This week, I read Under The Never Sky by Veronica Rossi.
For such an intriguing and compelling title and premise, I was disappointed. It started strong, with compelling characters, but then started to fall flatter as the story went on.
It’s a tale of a girl named Aria, a child growing up in a haven where she never wanted for anything, and a man named Perry, who has fought his entire life to live in the rapidly growing barrenness of the world. When Aria is thrown out of the haven after the son of a bureaucrat fucks up and burns up a faulty dome and she and he are the only survivors, Perry finds her in the wastelands, while searching for his kidnapped nephew, against all better reasons and his nature, he ends up saving her life.
I was really disappointed in it. Although she began strong, with five characters in the first chapter that could have made a fantastic tale on their own, she killed three of them off, and might as well have killed four for all of the effect that the other survivor has on the plot. She sets up strong characters in the tribe that faces the wastelands, and then only shows one of them who’s an exile anyway, because of inadequately explained tribal laws.
She does decide on an overarching plot that could be really powerful, through Aria wanting to go home to her mother, and Perry wanting to find his nephew, and peeling back the layers of both societies, and then flips around at the climax to reveal that it wasn’t anything like they’d thought, including with zero foreshadowing for the twist (and despite a twist being something the audience didn’t expect, the difference between a twist and a good twist is being able to go back and see the little things that were hinting at it all along), and then letting the whole of their goals fall apart with no visible repercussions on both of them. It’s rather like “Oh, I just had my entire view of my family and culture shattered. Time to go do something else! *dances off into the sunset without a care*” Also, in order to achieve this, instead of showing the fall out, she twists characters that before were reasonably interesting and flawed enough to be human into monsters that are easier to justify killing.
Very disappointing indeed.
It’s twists and plays like that, that remind me of why I write fanfiction, or rather, one of the two reasons.

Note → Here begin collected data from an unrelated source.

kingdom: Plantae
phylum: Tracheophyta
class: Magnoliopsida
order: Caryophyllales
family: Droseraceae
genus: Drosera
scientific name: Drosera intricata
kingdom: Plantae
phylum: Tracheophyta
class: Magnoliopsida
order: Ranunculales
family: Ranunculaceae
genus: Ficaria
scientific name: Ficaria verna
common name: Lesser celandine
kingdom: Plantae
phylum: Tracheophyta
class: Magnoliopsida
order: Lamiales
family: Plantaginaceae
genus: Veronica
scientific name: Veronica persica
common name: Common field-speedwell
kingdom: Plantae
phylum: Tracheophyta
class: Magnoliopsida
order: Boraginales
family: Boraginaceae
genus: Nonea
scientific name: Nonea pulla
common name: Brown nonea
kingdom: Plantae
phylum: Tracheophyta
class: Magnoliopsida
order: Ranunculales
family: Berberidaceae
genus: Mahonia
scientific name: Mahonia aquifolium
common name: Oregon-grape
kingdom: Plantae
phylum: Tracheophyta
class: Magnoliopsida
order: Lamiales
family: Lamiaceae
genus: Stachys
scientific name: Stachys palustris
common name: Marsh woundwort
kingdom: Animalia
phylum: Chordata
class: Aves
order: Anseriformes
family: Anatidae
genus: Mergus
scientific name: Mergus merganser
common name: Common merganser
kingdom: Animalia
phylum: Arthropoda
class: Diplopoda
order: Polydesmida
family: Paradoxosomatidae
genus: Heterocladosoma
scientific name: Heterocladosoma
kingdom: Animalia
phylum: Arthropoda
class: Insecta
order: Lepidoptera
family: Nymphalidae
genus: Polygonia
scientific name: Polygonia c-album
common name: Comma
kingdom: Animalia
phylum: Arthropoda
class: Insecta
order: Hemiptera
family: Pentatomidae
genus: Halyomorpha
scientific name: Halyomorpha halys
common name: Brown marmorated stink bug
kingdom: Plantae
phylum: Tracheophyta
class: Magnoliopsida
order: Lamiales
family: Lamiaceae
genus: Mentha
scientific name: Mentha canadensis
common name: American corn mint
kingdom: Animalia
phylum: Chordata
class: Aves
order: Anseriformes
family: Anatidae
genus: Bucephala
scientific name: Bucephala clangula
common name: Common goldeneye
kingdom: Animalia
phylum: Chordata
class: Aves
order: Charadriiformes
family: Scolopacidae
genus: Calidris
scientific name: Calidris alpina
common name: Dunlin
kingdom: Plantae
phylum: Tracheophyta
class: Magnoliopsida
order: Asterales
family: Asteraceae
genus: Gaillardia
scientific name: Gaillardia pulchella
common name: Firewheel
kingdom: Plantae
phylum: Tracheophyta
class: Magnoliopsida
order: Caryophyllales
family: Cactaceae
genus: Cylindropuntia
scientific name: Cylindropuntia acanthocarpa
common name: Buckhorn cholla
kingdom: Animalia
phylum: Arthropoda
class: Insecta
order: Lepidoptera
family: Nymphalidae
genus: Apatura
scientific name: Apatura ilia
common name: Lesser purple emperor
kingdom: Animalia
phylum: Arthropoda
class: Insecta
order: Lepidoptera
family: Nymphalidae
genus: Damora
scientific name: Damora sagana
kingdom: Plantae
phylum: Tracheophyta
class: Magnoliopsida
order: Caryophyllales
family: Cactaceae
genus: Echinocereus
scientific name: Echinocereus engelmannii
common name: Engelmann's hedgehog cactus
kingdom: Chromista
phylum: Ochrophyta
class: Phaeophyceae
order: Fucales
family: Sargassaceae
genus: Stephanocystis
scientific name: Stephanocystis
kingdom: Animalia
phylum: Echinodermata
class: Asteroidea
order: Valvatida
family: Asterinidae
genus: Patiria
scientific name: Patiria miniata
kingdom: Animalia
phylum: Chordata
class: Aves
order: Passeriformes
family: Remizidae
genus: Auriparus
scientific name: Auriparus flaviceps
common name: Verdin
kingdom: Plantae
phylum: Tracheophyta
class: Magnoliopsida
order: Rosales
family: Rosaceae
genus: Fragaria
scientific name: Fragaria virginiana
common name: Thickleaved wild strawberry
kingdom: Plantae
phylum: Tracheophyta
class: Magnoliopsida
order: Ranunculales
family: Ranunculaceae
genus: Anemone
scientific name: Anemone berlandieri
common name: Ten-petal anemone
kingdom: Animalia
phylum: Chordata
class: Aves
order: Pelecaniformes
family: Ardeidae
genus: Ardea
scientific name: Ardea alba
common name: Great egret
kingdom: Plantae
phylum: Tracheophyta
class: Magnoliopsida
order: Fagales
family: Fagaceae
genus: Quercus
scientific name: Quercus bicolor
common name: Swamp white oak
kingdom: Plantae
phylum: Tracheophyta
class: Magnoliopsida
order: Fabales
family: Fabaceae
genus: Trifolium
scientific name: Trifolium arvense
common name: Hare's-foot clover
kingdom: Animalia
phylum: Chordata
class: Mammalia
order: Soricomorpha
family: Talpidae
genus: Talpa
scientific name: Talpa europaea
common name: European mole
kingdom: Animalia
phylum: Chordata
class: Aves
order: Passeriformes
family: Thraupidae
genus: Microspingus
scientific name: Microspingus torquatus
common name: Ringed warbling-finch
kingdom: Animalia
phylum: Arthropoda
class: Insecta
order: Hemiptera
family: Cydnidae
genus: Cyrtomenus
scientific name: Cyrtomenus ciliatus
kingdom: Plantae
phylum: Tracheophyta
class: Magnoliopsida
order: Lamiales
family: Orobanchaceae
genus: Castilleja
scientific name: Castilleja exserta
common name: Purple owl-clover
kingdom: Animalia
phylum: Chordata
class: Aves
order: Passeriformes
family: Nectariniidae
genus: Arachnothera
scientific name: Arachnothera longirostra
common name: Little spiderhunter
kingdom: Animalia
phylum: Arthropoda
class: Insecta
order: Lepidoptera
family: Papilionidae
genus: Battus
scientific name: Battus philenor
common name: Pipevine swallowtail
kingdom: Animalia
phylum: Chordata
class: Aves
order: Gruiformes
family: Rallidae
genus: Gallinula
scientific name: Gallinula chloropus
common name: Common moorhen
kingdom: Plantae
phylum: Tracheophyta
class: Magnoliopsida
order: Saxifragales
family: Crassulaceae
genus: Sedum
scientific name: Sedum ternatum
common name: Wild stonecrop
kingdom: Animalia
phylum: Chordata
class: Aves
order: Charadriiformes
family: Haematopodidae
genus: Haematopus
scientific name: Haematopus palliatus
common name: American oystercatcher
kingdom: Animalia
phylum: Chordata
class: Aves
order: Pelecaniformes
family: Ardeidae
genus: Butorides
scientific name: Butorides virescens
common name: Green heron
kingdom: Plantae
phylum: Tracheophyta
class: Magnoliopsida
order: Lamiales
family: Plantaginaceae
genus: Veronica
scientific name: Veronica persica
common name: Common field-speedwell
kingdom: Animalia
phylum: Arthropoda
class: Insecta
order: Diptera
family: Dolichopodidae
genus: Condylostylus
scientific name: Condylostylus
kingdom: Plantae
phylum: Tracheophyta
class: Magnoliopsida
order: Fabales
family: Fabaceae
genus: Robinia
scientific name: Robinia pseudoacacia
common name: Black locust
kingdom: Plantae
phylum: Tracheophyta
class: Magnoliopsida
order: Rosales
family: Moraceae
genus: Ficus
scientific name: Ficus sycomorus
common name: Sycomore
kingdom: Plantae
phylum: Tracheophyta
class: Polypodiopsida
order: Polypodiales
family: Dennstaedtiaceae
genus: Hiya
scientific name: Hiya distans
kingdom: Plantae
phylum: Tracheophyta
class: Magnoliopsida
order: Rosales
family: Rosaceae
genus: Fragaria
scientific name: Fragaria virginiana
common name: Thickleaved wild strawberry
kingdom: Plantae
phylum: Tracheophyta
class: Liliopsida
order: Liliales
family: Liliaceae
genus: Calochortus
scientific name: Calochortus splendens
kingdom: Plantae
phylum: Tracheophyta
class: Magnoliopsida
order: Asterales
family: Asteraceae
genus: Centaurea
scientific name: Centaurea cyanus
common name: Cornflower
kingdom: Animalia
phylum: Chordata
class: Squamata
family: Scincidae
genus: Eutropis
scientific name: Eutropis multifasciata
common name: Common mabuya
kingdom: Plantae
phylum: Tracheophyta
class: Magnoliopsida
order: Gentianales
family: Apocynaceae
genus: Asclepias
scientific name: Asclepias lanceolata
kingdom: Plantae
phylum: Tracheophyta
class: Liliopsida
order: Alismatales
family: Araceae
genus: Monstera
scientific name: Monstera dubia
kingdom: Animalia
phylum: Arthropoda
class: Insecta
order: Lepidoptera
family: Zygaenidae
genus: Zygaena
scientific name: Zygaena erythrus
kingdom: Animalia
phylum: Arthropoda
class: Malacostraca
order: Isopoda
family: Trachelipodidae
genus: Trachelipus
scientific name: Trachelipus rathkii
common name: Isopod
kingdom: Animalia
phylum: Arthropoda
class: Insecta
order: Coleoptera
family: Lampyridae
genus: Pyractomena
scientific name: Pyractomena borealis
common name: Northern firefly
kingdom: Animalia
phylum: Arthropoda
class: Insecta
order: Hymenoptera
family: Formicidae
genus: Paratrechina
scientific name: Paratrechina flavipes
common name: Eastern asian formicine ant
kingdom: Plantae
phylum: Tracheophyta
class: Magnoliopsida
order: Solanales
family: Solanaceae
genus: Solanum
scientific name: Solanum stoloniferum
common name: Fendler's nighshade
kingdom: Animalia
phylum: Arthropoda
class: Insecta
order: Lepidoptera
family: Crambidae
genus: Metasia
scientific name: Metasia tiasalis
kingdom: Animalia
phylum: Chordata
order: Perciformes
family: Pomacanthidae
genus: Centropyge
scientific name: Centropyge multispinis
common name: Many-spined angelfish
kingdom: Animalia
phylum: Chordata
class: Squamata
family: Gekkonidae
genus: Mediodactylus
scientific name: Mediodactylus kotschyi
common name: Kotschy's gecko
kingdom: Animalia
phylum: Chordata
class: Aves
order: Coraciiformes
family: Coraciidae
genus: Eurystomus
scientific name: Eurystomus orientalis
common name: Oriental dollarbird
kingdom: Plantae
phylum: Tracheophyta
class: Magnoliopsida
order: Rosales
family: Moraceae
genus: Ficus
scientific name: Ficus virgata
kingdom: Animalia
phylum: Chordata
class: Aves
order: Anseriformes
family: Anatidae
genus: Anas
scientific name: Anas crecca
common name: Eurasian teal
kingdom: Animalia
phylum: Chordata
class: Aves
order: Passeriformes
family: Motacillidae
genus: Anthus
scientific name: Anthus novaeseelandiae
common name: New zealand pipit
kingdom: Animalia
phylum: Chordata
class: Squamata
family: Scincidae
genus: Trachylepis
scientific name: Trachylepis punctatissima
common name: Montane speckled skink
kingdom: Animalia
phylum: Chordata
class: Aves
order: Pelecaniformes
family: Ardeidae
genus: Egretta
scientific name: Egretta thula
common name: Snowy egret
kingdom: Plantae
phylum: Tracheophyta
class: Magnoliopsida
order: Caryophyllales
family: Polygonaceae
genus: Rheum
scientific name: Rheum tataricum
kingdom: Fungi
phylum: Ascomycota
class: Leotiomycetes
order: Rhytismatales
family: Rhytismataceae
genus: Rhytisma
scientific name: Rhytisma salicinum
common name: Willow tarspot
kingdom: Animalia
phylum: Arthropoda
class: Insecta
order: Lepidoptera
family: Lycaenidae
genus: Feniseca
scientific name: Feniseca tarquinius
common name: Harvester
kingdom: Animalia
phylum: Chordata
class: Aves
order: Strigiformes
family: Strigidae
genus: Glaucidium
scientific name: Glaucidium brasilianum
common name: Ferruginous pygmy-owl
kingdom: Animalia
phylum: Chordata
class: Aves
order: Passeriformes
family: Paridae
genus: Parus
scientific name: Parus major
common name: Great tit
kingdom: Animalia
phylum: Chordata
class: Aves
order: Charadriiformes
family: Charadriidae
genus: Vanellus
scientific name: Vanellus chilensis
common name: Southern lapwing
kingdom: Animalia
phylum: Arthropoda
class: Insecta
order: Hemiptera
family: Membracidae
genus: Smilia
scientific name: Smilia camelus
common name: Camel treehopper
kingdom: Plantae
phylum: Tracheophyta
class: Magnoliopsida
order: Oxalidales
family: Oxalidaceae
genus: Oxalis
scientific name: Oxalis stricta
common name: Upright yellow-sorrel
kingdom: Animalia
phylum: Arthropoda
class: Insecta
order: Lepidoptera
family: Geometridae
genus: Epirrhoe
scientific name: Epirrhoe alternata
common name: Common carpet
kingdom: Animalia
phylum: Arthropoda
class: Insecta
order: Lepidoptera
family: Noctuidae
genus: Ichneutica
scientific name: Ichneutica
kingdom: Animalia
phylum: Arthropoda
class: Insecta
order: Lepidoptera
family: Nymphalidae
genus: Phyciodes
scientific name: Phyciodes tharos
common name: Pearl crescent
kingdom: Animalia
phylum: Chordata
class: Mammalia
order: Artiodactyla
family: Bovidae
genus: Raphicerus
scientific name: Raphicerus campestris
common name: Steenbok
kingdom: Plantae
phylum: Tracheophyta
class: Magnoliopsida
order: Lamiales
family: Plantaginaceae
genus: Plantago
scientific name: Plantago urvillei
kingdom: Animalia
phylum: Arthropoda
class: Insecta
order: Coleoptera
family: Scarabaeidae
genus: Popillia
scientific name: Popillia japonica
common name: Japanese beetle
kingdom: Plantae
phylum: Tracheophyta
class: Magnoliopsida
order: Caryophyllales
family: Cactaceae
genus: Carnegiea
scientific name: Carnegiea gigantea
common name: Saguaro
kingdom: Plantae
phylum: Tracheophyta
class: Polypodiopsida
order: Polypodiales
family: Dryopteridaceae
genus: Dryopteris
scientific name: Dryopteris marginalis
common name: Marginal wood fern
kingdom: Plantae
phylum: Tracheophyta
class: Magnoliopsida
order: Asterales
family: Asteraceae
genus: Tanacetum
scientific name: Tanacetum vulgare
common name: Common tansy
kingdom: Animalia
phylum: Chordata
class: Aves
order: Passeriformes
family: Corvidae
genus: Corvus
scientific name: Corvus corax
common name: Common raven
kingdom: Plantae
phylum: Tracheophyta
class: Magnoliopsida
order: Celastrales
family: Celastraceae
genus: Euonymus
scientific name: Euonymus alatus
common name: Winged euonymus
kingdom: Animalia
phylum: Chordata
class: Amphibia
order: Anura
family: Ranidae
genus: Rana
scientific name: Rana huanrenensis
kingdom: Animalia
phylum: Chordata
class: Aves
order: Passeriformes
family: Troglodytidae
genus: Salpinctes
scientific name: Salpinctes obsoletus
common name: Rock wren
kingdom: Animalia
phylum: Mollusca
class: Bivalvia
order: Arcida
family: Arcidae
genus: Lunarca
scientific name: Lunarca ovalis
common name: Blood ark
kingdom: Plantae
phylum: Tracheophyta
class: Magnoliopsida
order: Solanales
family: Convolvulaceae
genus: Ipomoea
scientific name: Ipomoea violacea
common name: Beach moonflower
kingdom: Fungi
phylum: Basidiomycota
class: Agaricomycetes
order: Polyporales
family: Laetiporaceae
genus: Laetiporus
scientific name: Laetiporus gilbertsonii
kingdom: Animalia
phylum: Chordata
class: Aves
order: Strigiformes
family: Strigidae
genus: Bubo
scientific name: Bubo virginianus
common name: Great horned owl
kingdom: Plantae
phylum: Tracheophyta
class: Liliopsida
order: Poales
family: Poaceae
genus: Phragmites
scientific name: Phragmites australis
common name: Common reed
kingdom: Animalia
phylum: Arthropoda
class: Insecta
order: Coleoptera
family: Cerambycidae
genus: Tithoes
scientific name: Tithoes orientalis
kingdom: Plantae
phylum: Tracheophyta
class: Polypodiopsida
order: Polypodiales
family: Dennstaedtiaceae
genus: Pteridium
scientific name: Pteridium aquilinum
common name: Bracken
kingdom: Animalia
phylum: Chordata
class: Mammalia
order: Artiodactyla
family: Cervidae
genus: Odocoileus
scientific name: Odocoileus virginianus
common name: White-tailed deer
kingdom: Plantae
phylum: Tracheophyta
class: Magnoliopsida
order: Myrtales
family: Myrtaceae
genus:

The first one, and the most prevalent one here, is “Why didn’t this twist make sense, and how can I tell the story in a way it does?”. The other one I’ll undoubtedly go into another time, but in this case, had I enjoyed the story enough and still wondered what would have happened if she’d developed along the lines that she first began with, and perhaps I would have ended up with something vastly inferior to the original product, or (in a very, very rare outcome) perhaps superior for taking the time to go back and try it a different way. Most of the time, people who do this don’t have the writing talent to pull it off, and while the ideas are sound, they end up collapsing in on themselves in just the same way as the original story.
I would most likely have the same problem.
Now this is her debut novel, and I will cut her some slack because she has the room to grow and change and find her way in story telling, but it’s definitely something to keep in mind.